Stored data
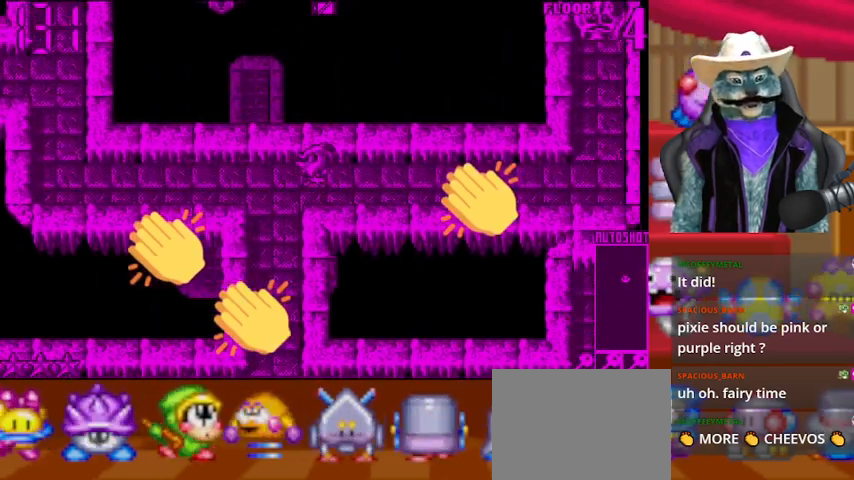
{"buttons": ["DPAD_RIGHT"], "left_stick": "center", "right_stick": "center", "events": []}
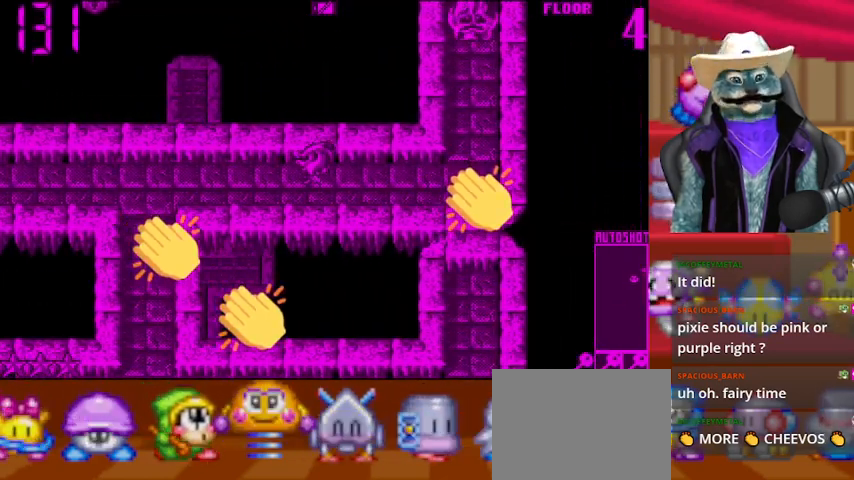
{"buttons": ["DPAD_RIGHT"], "left_stick": "center", "right_stick": "center", "events": []}
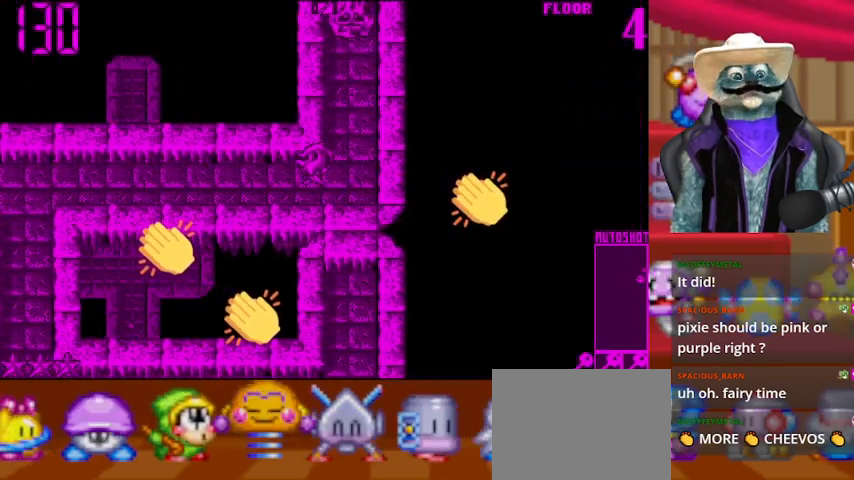
{"buttons": ["DPAD_DOWN"], "left_stick": "center", "right_stick": "center", "events": [[84, "right_stick", "up"], [125, "DPAD_RIGHT", "up"], [250, "DPAD_UP", "down"], [250, "right_stick", "center"], [417, "DPAD_UP", "up"], [459, "DPAD_DOWN", "down"]]}
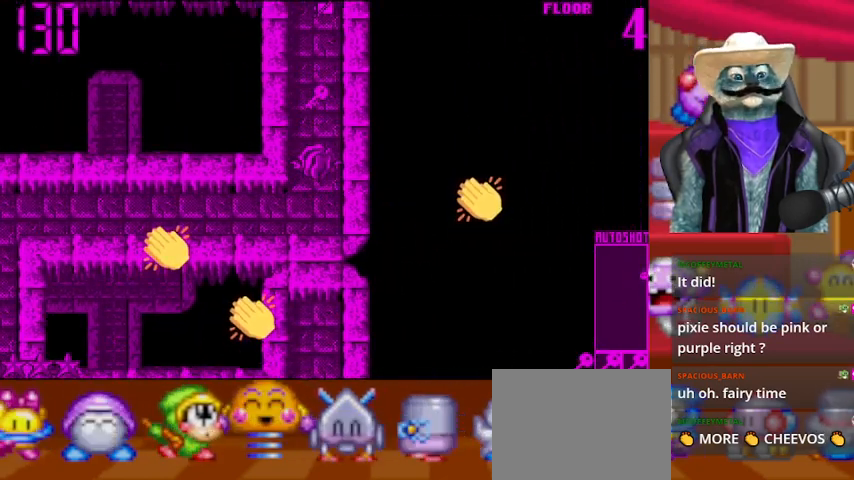
{"buttons": ["DPAD_UP"], "left_stick": "center", "right_stick": "up", "events": [[125, "DPAD_DOWN", "up"], [166, "DPAD_UP", "down"], [333, "right_stick", "up"]]}
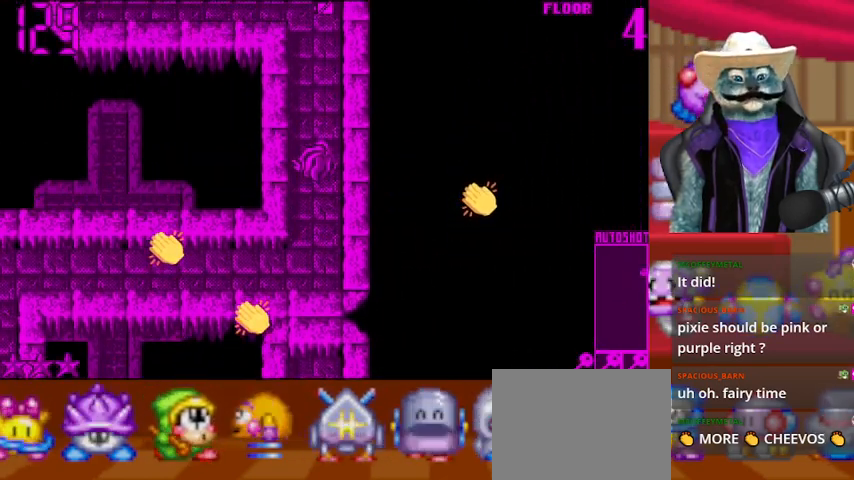
{"buttons": ["DPAD_DOWN"], "left_stick": "center", "right_stick": "center", "events": [[42, "right_stick", "center"], [376, "DPAD_UP", "up"], [459, "DPAD_DOWN", "down"]]}
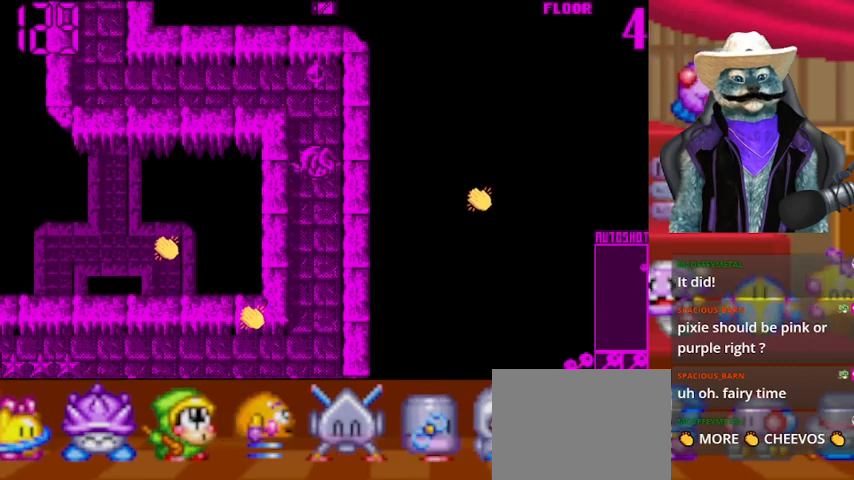
{"buttons": ["DPAD_DOWN"], "left_stick": "center", "right_stick": "center", "events": []}
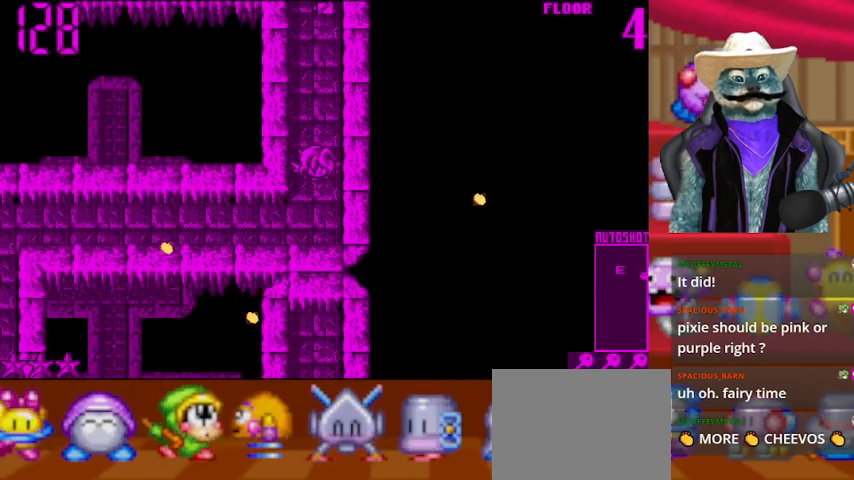
{"buttons": ["DPAD_UP"], "left_stick": "center", "right_stick": "center", "events": [[125, "DPAD_DOWN", "up"], [167, "DPAD_UP", "down"]]}
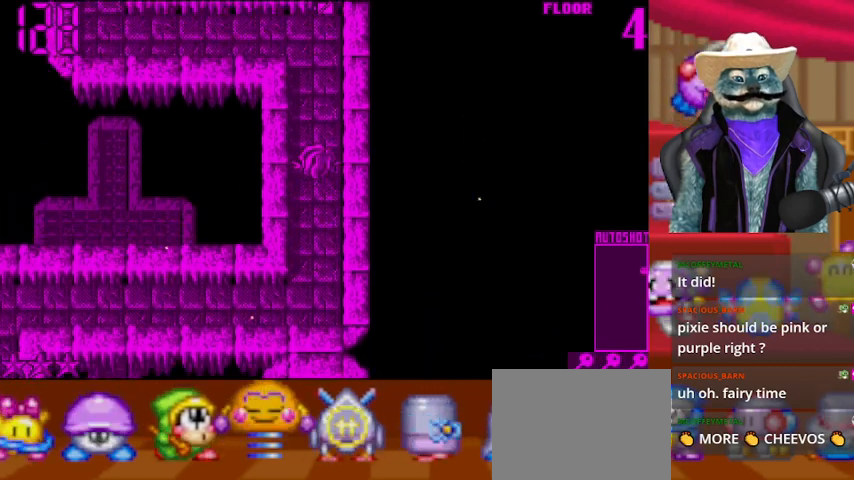
{"buttons": ["DPAD_UP", "DPAD_LEFT"], "left_stick": "center", "right_stick": "center", "events": [[458, "DPAD_LEFT", "down"]]}
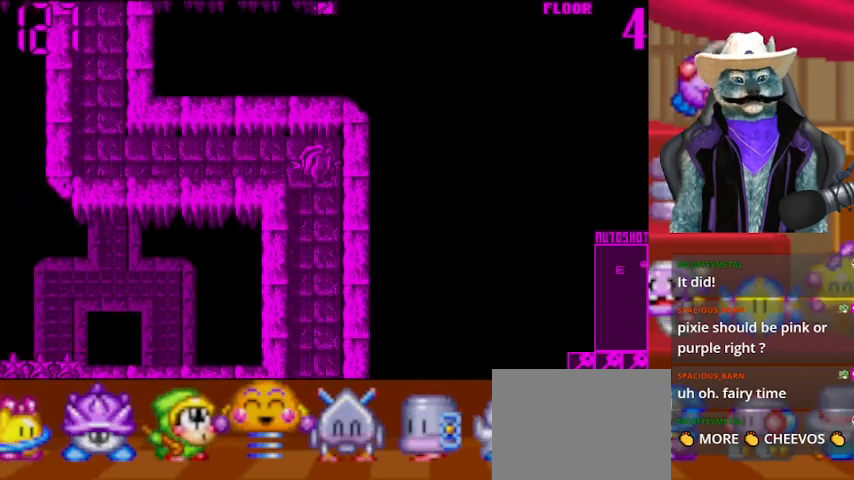
{"buttons": ["DPAD_LEFT"], "left_stick": "center", "right_stick": "center", "events": [[42, "DPAD_UP", "up"]]}
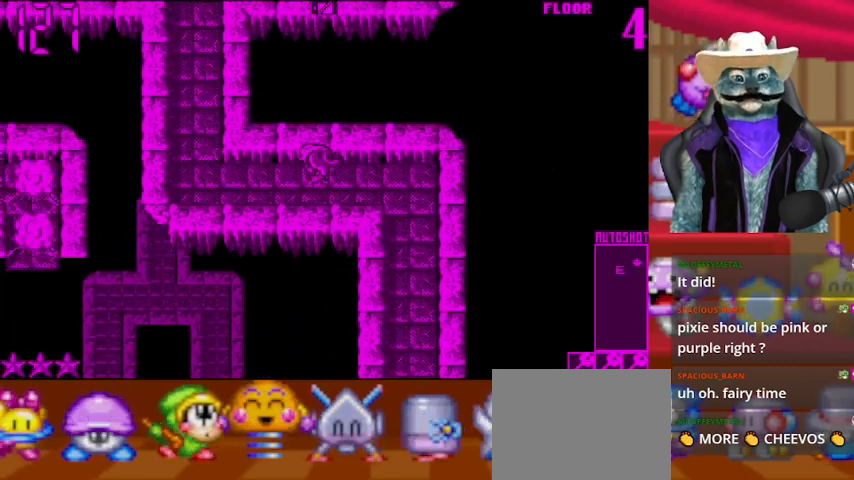
{"buttons": ["DPAD_UP"], "left_stick": "center", "right_stick": "center", "events": [[417, "DPAD_LEFT", "up"], [417, "DPAD_UP", "down"]]}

Work instruction -> Could you transcribe the records above exactly, leaving every picture out?

The answer ->
{"buttons": ["DPAD_RIGHT"], "left_stick": "center", "right_stick": "center", "events": []}
{"buttons": ["DPAD_RIGHT"], "left_stick": "center", "right_stick": "center", "events": []}
{"buttons": ["DPAD_DOWN"], "left_stick": "center", "right_stick": "center", "events": [[84, "right_stick", "up"], [125, "DPAD_RIGHT", "up"], [250, "DPAD_UP", "down"], [250, "right_stick", "center"], [417, "DPAD_UP", "up"], [459, "DPAD_DOWN", "down"]]}
{"buttons": ["DPAD_UP"], "left_stick": "center", "right_stick": "up", "events": [[125, "DPAD_DOWN", "up"], [166, "DPAD_UP", "down"], [333, "right_stick", "up"]]}
{"buttons": ["DPAD_DOWN"], "left_stick": "center", "right_stick": "center", "events": [[42, "right_stick", "center"], [376, "DPAD_UP", "up"], [459, "DPAD_DOWN", "down"]]}
{"buttons": ["DPAD_DOWN"], "left_stick": "center", "right_stick": "center", "events": []}
{"buttons": ["DPAD_UP"], "left_stick": "center", "right_stick": "center", "events": [[125, "DPAD_DOWN", "up"], [167, "DPAD_UP", "down"]]}
{"buttons": ["DPAD_UP", "DPAD_LEFT"], "left_stick": "center", "right_stick": "center", "events": [[458, "DPAD_LEFT", "down"]]}
{"buttons": ["DPAD_LEFT"], "left_stick": "center", "right_stick": "center", "events": [[42, "DPAD_UP", "up"]]}
{"buttons": ["DPAD_UP"], "left_stick": "center", "right_stick": "center", "events": [[417, "DPAD_LEFT", "up"], [417, "DPAD_UP", "down"]]}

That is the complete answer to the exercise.